Explaining the notation, an ordered group is a group $X$ with a partial order such that for every $x,y,z\in X$, if $x\leq y$, then $zx\leq zy$ and $xz\leq yz$.
An element $x\in X$ is called irreducible iff $e<x$ ($e$ is the neutral element) and for every $y\in X$, if $e\leq y\leq x$, then $y=e$ or $y=x$.
I already know that for any irreducible elements $x,y\in X$, if they have infimum $x\sqcap y$, then they commute.

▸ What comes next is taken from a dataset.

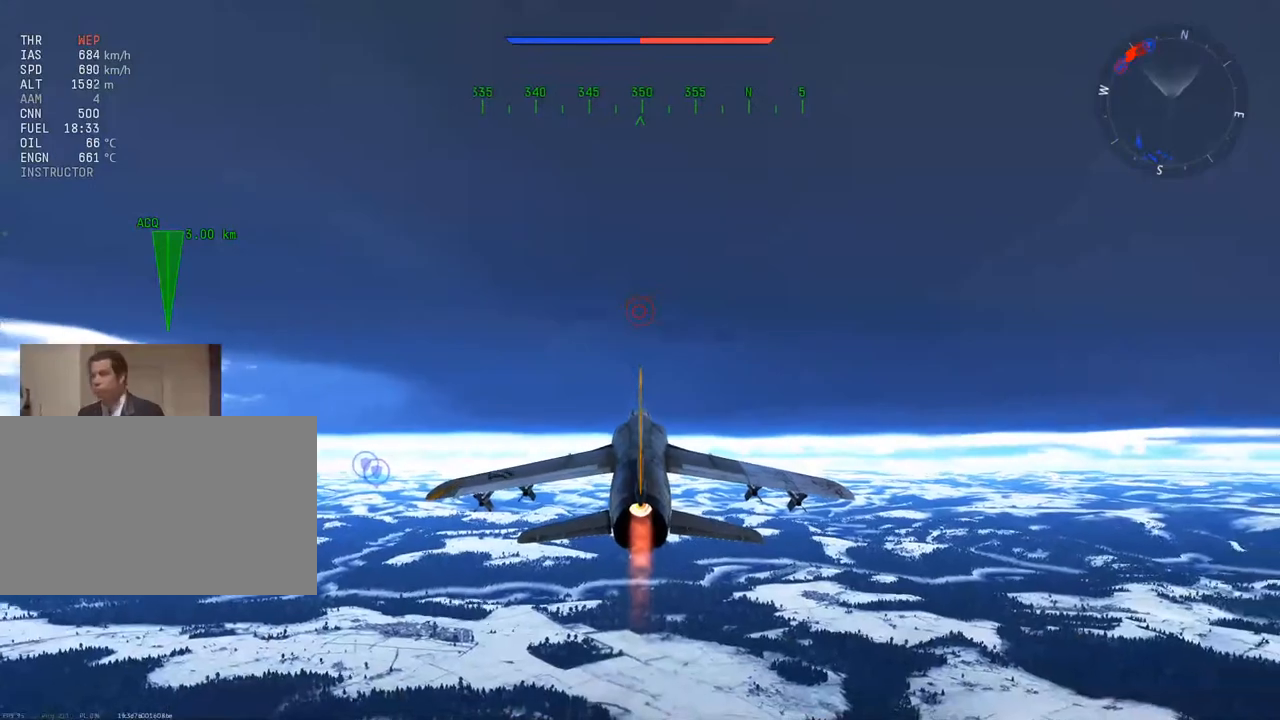
{"keys": ["c", "w"], "mouse": [], "mouse_move": "still", "events": []}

Indeed, we have $e\leq x\sqcap y\leq x$, so $x\sqcap y=e$ or $x\sqcap y=x$. If $x\sqcap y=x$, then $e<x\leq y$, so $x=y$, so they commute. If $x\sqcap y=e$, then for every $z\in X$ we have
$(xy\leq z\Leftrightarrow e\leq x^{-1}zy^{-1}\Leftrightarrow yz^{-1}x\leq e\Leftrightarrow (yz^{-1}x\leq x\text{ and }yz^{-1}x\leq y)\Leftrightarrow (yz^{-1}\leq e\text{ and }z^{-1}x\leq e)\Leftrightarrow (y\leq z\text{ and }x\leq z))$
and analogously we have
$(yx\leq z\Leftrightarrow(x\leq z\text{ and }y\leq z))$
so both $xy$ and $yx$ are suprema of $x$ and $y$, so they are equal.
However, I have no idea about what to do if they do not have infimum.
The answer is No.
I will explain why, if $\Gamma$ is any nonabelian group that has a surjective group homomorphism $\varphi: \Gamma\to \mathbb Z$, there is a partial order on $\Gamma$ compatible with left/right multiplication for which some irreducible elements fail to commute.
Assume that $\Gamma$ is any nonabelian group, and that $\varphi: \Gamma\to \mathbb Z$ is a surjective group homomorphism. Define a strict partial order on $\Gamma$ by:
$F<G$ in $\Gamma$ iff $\varphi(F)<\varphi(G)$ in $\mathbb Z$
Then, of course, $F\leq G$ is defined to mean $F<G$ or $F=G$. This is a partial order on $\Gamma$, and it is compatible with left and right multiplication by elements of $\Gamma$, because the strict order on $\mathbb Z$ is compatible with left/right addition by elements of $\mathbb Z$.
The elements in $\varphi^{-1}(1)$ are irreducible in the order on $\Gamma$. The set $\varphi^{-1}(1)$ generates $\Gamma$, since $1$ generates $\mathbb Z$, so if $\Gamma$ is nonabelian then some pair of elements in $\varphi^{-1}(1)$ must fail to commute. This explains why $\Gamma$ must have a pair of noncommuting irreducible elements.
For example, if $\Gamma = F_{\textrm{Grp}}(x,y)$ is the free group over $\{x,y\}$, then we can take $\varphi:\Gamma\to \mathbb Z$ to be the map determined by $x\mapsto 1, y\mapsto 1$. Then both $x$ and $y$ are irreducible in the derived partial order, but they do not commute.
For a solvable example, take $\Gamma$ to be the group of functions $F\colon \mathbb R\to \mathbb R$ which are expressible as $F(x) = ax+b$ where $a$ is an integral power of $2$ and $b$ is a dyadic rational, and the multiplication operation of $\Gamma$ is composition of functions. Take $\varphi: \Gamma\to \mathbb Z$ to be the homomorphism $ax+b\mapsto \log_2(a)$. The functions $f(x)=2x$ and $G(x)=2x+1$ are irreducible in the derived ordering, but do not commute under composition.